**Extract to read**:
——

The Company may direct State Street Bank and Trust Company (the Trustee)
to enter into acquisition loans for the purpose of acquiring Company
stock for the benefit of participants. Pursuant to that authority, the
Trustee and the Company entered into a Stock Purchase Agreement as of
September 12, 1989. Under this agreement, the Plan purchased 2,680,965
shares of the Company's common stock at $46.625 per share on November
29, 1989, the market value on that date. To finance the purchase, the
Plan incurred indebtedness to a group of institutional investors in the
aggregate principal amount of $125,000,000 (see Note 3). The borrowings
are guaranteed by the Company. Effective June 3, 1996, the Plan issued a
$24,500,000 note to the Company and used the funds to prepay a portion
of the Series A notes. The balance of the Series A notes was paid
July 1, 1996.
Company stock acquired with the proceeds of the initial loan is held in
a suspense account. The Company's matching contributions and dividends
paid on the common stock held in the loan suspense account are used to
repay the loan. Stock is released from the loan suspense account as the
principal and interest are paid. The stock is then allocated to
participants' accounts at market value as contributions are made to the
SIP by participants.

——

**Recorded information**:
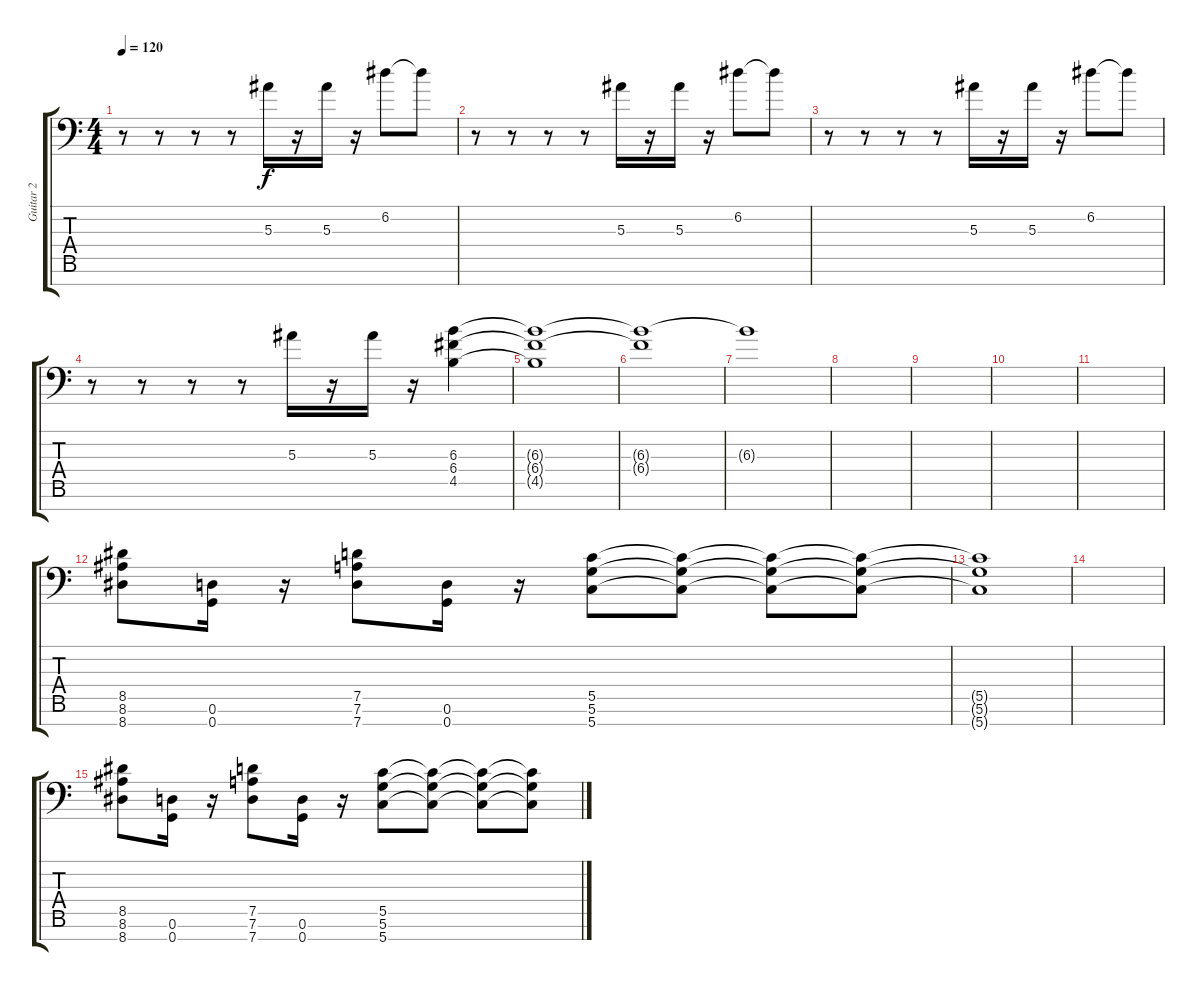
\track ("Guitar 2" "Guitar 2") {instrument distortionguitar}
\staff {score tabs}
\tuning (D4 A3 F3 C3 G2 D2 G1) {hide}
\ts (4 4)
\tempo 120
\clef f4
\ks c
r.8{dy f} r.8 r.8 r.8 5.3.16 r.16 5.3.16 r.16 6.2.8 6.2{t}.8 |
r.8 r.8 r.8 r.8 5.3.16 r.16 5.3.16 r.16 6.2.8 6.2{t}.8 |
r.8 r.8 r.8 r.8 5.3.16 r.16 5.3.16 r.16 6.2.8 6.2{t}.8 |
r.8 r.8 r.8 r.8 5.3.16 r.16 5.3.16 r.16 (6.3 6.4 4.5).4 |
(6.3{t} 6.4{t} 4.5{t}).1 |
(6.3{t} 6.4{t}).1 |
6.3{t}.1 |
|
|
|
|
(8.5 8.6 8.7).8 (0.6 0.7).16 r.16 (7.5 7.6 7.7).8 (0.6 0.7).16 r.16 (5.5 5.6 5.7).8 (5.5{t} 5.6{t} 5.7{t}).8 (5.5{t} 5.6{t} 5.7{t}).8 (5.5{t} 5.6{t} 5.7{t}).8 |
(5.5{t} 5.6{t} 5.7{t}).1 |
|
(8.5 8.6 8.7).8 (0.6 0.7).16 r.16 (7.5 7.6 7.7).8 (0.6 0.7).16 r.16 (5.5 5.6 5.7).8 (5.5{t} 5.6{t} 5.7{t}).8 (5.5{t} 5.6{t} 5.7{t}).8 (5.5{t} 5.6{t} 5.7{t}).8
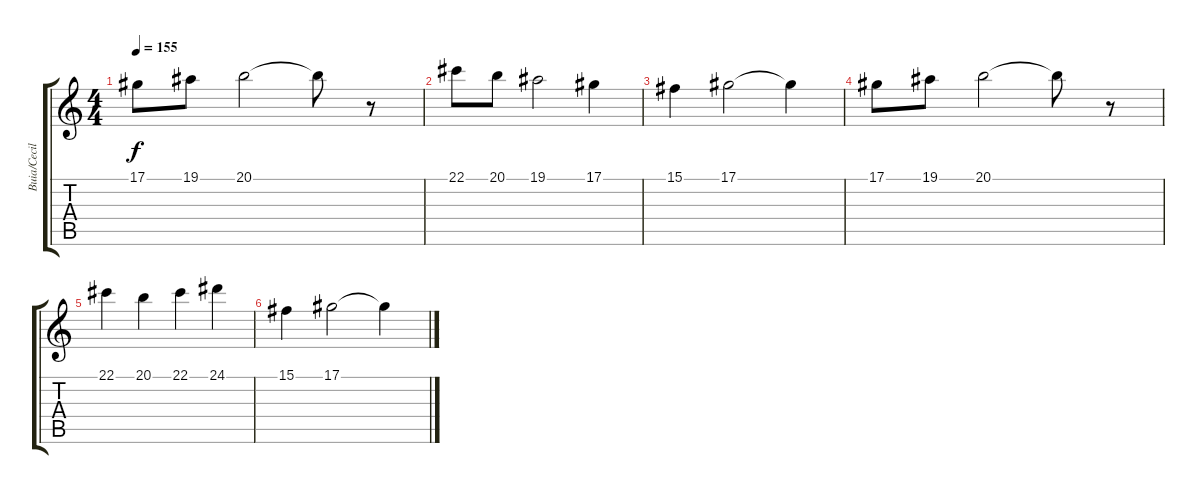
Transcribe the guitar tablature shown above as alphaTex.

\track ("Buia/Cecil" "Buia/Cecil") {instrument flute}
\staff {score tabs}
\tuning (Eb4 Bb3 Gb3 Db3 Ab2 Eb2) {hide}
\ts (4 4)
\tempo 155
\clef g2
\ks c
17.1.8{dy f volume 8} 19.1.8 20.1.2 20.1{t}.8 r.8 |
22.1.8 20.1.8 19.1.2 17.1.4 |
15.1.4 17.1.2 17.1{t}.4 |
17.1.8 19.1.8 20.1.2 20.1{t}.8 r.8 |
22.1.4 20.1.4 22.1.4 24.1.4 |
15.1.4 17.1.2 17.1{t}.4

——

**Objective**:
In the stock purchase loan note, what price per share did the Plan pay for the company's common stock? You won't need the entries for this.

**Task output**:
$46.625 per share